What actions should be covered in the minutes?
It is possible to have lengthy meetings and actually discuss many issues. Often it is not desirable to record in minutes all the topics discussed.
While resolutions passed do need to be included in minutes, the business owners need to make a judgment call on whether to record all of their discussions. Consider the following:
Resolutions are only necessary to document corporate actions for which proof of authorization is necessary, such as election of directors by the shareholders, approval by the shareholders of actions by the directors, and election of officers by the directors.
Corporate minutes are private, until someone suing you subpoenas the records or the IRS audits your records. You need to consider that your private discussion of business topics could hurt you in such events.
You may wish to have resolutions passed to document financial or business decisions that might be questioned by other shareholders, spouses, and others.
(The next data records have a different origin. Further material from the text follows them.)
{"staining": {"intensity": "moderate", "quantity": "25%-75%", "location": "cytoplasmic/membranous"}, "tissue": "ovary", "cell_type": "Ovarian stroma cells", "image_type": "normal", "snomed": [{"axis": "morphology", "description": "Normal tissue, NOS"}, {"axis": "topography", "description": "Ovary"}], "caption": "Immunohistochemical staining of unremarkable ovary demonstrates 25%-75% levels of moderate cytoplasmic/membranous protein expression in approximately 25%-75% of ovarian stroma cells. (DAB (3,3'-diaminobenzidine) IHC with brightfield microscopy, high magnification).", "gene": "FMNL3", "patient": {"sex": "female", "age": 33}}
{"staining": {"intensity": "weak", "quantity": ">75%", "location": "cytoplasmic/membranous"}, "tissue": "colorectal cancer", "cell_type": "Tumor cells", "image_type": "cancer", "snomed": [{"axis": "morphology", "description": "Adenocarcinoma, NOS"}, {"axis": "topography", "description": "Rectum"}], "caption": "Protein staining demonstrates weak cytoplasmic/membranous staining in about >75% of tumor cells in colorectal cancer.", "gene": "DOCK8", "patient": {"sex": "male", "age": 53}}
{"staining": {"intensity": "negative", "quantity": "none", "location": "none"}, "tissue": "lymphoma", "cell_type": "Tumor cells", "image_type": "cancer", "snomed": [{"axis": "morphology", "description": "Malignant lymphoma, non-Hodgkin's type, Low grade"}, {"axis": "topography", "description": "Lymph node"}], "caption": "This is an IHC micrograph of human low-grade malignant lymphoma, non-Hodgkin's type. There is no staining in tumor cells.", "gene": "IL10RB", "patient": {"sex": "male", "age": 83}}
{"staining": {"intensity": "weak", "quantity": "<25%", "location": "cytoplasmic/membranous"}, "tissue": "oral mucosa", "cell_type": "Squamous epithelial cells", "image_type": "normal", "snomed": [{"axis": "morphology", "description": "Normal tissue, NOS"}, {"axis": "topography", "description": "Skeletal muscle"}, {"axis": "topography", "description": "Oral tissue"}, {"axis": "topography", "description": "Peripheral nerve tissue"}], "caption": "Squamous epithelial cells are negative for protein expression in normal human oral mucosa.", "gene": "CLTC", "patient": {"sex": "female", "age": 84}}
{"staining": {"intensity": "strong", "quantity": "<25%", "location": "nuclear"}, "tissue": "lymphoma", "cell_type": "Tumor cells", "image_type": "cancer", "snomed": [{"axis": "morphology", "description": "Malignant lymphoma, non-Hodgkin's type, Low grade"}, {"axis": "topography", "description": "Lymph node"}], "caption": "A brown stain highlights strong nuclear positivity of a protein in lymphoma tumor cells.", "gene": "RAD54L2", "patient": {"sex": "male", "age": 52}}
If you are afraid a shareholder or director will change his or her mind or later disagree, document that a vote was taken and that he or she voted in favor of the resolution.
You may wish to have resolutions passed to document financial matters that might be questioned by the IRS.
The difficult dilemma is that the resolution may justify and support certain tax treatment and help you in an audit, or it may flag an issue for an auditor and bring attention to a matter you would prefer not to have questioned in an audit.
When there are quite a few shareholders and when shareholders or directors do not get along or can't agree, it becomes more important to properly follow all the corporate rules.
You should consult with a corporate attorney before even calling a meeting, if you believe there will be a lack of co-operation or challenge to actions taken.